The companies also cite the scale of the opportunity. The U.S. will need more than 600 GWh of storage by 2030 to handle peak demand and the AI-driven load surge — a number Redwood compares to running the Hoover Dam flat-out for two months.
This is a smart deal for both sides, and it’s another datapoint in a trend that’s becoming hard to ignore: second-life EV batteries are turning into a real business, not just a sustainability talking point.
Rivian gets two things it actually needs. Cheaper, more predictable electricity at Normal as it scales R2 production at the plant, and a home for aging packs that doesn’t force it to eat a recycling bill. Redwood gets a reference customer in an auto plant, a much harder sell than powering a data center, and a new supply of packs from a carmaker whose fleet is now old enough to generate meaningful second-life volumes.

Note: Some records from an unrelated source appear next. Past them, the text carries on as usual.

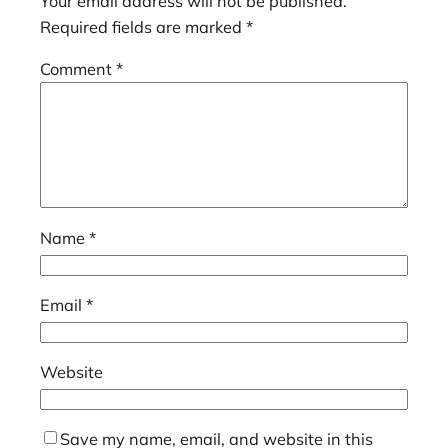
Your email address will not be published.
Required fields are marked
*
Comment
*
Name
*
Email
*
Website
Save my name, email, and website in this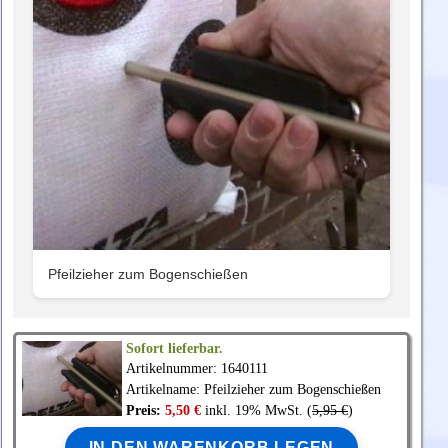
Pfeilzieher zum Bogenschießen
Sofort lieferbar.
Artikelnummer: 1640111
Artikelname: Pfeilzieher zum Bogenschießen
Preis:
5,50 €
inkl. 19% MwSt. (
5,95 €
)
IN DEN WARENKORB LEGEN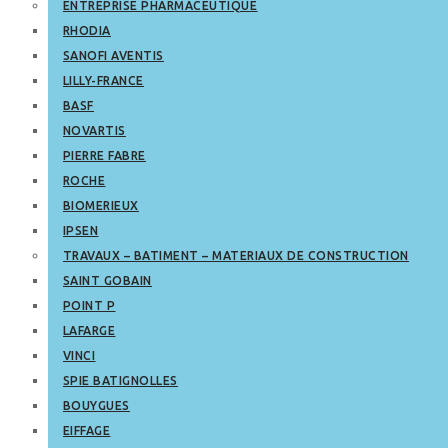
ENTREPRISE PHARMACEUTIQUE
RHODIA
SANOFI AVENTIS
LILLY-FRANCE
BASF
NOVARTIS
PIERRE FABRE
ROCHE
BIOMERIEUX
IPSEN
TRAVAUX – BATIMENT – MATERIAUX DE CONSTRUCTION
SAINT GOBAIN
POINT P
LAFARGE
VINCI
SPIE BATIGNOLLES
BOUYGUES
EIFFAGE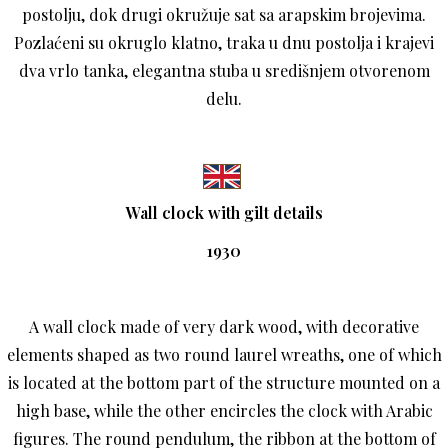
postolju, dok drugi okružuje sat sa arapskim brojevima.
Pozlaćeni su okruglo klatno, traka u dnu postolja i krajevi
dva vrlo tanka, elegantna stuba u središnjem otvorenom
delu.
Wall clock with gilt details
1930
A wall clock made of very dark wood, with decorative
elements shaped as two round laurel wreaths, one of which
is located at the bottom part of the structure mounted on a
high base, while the other encircles the clock with Arabic
figures. The round pendulum, the ribbon at the bottom of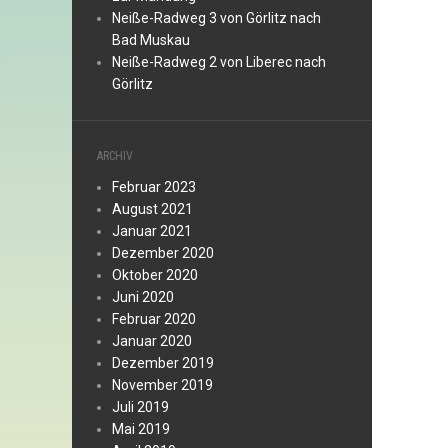
Neiße-Radweg 3 von Görlitz nach
Bad Muskau
Neiße-Radweg 2 von Liberec nach
Görlitz
ARCHIV
Februar 2023
August 2021
Januar 2021
Dezember 2020
Oktober 2020
Juni 2020
Februar 2020
Januar 2020
Dezember 2019
November 2019
Juli 2019
Mai 2019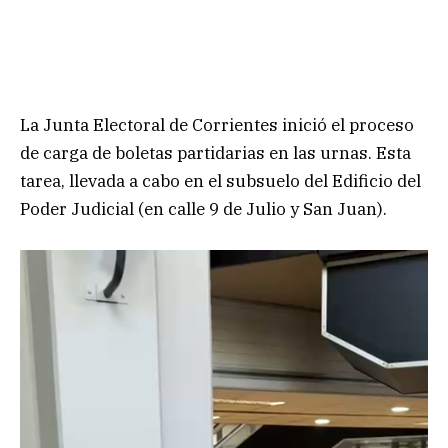
La Junta Electoral de Corrientes inició el proceso
de carga de boletas partidarias en las urnas. Esta
tarea, llevada a cabo en el subsuelo del Edificio del
Poder Judicial (en calle 9 de Julio y San Juan).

The more interesting question is what this says about the energy storage market. Straubel’s argument is that the grid can’t wait five years for new stationary cells, and there are already hundreds of gigawatt-hours of battery capacity sitting in or coming out of cars that can be stood up in months, not years. If he’s right, and the Crusoe project is a strong proof point, the companies with an automaker Rolodex and pack-management software are going to capture a disproportionate share of the near-term storage buildout. Tesla has been running Megapack as a first-life business. Redwood is quietly building a parallel market in second-life, and it’s pulling Rivian and GM along with it.
The 10 MWh Normal deployment is a pilot. The interesting number will be how fast it scales.